Records shown start
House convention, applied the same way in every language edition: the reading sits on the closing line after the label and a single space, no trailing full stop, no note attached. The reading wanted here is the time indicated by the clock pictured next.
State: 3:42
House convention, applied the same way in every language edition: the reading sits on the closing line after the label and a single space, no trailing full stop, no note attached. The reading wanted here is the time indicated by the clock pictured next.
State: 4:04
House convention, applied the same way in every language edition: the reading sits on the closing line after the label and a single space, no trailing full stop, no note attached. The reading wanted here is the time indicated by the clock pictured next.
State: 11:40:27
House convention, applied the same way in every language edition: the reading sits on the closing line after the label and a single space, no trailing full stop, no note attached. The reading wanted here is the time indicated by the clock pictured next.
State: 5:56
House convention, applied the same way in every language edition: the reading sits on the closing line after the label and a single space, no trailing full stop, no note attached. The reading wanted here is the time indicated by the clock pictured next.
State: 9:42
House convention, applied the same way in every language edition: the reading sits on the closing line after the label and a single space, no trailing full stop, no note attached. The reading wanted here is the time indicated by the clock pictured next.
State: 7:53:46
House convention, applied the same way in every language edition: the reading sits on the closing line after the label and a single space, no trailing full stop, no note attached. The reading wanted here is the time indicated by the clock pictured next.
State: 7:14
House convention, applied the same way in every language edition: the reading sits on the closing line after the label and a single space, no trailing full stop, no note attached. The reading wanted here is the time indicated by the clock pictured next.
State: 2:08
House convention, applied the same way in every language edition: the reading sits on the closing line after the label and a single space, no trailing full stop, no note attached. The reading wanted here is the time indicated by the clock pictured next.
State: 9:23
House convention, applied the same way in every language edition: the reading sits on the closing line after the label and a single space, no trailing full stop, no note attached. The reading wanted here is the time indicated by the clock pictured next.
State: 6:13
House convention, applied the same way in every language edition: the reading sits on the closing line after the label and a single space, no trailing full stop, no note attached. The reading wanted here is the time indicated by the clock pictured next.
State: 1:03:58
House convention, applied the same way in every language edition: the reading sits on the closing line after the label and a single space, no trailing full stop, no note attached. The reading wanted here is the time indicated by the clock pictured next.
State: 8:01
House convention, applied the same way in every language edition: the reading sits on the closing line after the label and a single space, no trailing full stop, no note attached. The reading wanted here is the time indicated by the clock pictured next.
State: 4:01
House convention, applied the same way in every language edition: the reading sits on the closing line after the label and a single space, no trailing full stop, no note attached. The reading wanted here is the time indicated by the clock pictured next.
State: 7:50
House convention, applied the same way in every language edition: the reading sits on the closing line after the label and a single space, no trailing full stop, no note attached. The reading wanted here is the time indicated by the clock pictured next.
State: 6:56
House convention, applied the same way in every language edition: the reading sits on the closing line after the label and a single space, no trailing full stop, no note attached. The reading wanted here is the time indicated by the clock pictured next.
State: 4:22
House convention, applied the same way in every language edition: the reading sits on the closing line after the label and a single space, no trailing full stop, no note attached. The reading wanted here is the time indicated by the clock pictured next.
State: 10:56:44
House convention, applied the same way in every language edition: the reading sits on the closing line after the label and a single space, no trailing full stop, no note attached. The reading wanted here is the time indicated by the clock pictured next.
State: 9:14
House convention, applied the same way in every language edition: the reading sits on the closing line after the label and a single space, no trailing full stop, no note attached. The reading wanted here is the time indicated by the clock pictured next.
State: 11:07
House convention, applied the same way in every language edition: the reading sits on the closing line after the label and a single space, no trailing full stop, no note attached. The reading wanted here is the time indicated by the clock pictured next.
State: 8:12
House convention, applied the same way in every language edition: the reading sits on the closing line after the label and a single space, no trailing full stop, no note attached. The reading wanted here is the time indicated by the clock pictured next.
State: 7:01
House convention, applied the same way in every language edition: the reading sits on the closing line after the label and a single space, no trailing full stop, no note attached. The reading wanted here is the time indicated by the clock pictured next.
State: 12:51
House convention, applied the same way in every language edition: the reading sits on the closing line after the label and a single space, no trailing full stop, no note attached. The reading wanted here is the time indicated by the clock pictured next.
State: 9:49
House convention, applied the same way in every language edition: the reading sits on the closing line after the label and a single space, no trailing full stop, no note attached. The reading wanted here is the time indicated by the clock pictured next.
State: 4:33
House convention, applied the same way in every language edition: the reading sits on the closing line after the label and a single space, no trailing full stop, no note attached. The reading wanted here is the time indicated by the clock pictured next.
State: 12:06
Records shown end
§ Your objective
Copy out every one of the entries above, putting "Style rule" wherever "House convention" appears and keeping all other text unchanged.

§ Output
Style rule, applied the same way in every language edition: the reading sits on the closing line after the label and a single space, no trailing full stop, no note attached. The reading wanted here is the time indicated by the clock pictured next.
State: 3:42
Style rule, applied the same way in every language edition: the reading sits on the closing line after the label and a single space, no trailing full stop, no note attached. The reading wanted here is the time indicated by the clock pictured next.
State: 4:04
Style rule, applied the same way in every language edition: the reading sits on the closing line after the label and a single space, no trailing full stop, no note attached. The reading wanted here is the time indicated by the clock pictured next.
State: 11:40:27
Style rule, applied the same way in every language edition: the reading sits on the closing line after the label and a single space, no trailing full stop, no note attached. The reading wanted here is the time indicated by the clock pictured next.
State: 5:56
Style rule, applied the same way in every language edition: the reading sits on the closing line after the label and a single space, no trailing full stop, no note attached. The reading wanted here is the time indicated by the clock pictured next.
State: 9:42
Style rule, applied the same way in every language edition: the reading sits on the closing line after the label and a single space, no trailing full stop, no note attached. The reading wanted here is the time indicated by the clock pictured next.
State: 7:53:46
Style rule, applied the same way in every language edition: the reading sits on the closing line after the label and a single space, no trailing full stop, no note attached. The reading wanted here is the time indicated by the clock pictured next.
State: 7:14
Style rule, applied the same way in every language edition: the reading sits on the closing line after the label and a single space, no trailing full stop, no note attached. The reading wanted here is the time indicated by the clock pictured next.
State: 2:08
Style rule, applied the same way in every language edition: the reading sits on the closing line after the label and a single space, no trailing full stop, no note attached. The reading wanted here is the time indicated by the clock pictured next.
State: 9:23
Style rule, applied the same way in every language edition: the reading sits on the closing line after the label and a single space, no trailing full stop, no note attached. The reading wanted here is the time indicated by the clock pictured next.
State: 6:13
Style rule, applied the same way in every language edition: the reading sits on the closing line after the label and a single space, no trailing full stop, no note attached. The reading wanted here is the time indicated by the clock pictured next.
State: 1:03:58
Style rule, applied the same way in every language edition: the reading sits on the closing line after the label and a single space, no trailing full stop, no note attached. The reading wanted here is the time indicated by the clock pictured next.
State: 8:01
Style rule, applied the same way in every language edition: the reading sits on the closing line after the label and a single space, no trailing full stop, no note attached. The reading wanted here is the time indicated by the clock pictured next.
State: 4:01
Style rule, applied the same way in every language edition: the reading sits on the closing line after the label and a single space, no trailing full stop, no note attached. The reading wanted here is the time indicated by the clock pictured next.
State: 7:50
Style rule, applied the same way in every language edition: the reading sits on the closing line after the label and a single space, no trailing full stop, no note attached. The reading wanted here is the time indicated by the clock pictured next.
State: 6:56
Style rule, applied the same way in every language edition: the reading sits on the closing line after the label and a single space, no trailing full stop, no note attached. The reading wanted here is the time indicated by the clock pictured next.
State: 4:22
Style rule, applied the same way in every language edition: the reading sits on the closing line after the label and a single space, no trailing full stop, no note attached. The reading wanted here is the time indicated by the clock pictured next.
State: 10:56:44
Style rule, applied the same way in every language edition: the reading sits on the closing line after the label and a single space, no trailing full stop, no note attached. The reading wanted here is the time indicated by the clock pictured next.
State: 9:14
Style rule, applied the same way in every language edition: the reading sits on the closing line after the label and a single space, no trailing full stop, no note attached. The reading wanted here is the time indicated by the clock pictured next.
State: 11:07
Style rule, applied the same way in every language edition: the reading sits on the closing line after the label and a single space, no trailing full stop, no note attached. The reading wanted here is the time indicated by the clock pictured next.
State: 8:12
Style rule, applied the same way in every language edition: the reading sits on the closing line after the label and a single space, no trailing full stop, no note attached. The reading wanted here is the time indicated by the clock pictured next.
State: 7:01
Style rule, applied the same way in every language edition: the reading sits on the closing line after the label and a single space, no trailing full stop, no note attached. The reading wanted here is the time indicated by the clock pictured next.
State: 12:51
Style rule, applied the same way in every language edition: the reading sits on the closing line after the label and a single space, no trailing full stop, no note attached. The reading wanted here is the time indicated by the clock pictured next.
State: 9:49
Style rule, applied the same way in every language edition: the reading sits on the closing line after the label and a single space, no trailing full stop, no note attached. The reading wanted here is the time indicated by the clock pictured next.
State: 4:33
Style rule, applied the same way in every language edition: the reading sits on the closing line after the label and a single space, no trailing full stop, no note attached. The reading wanted here is the time indicated by the clock pictured next.
State: 12:06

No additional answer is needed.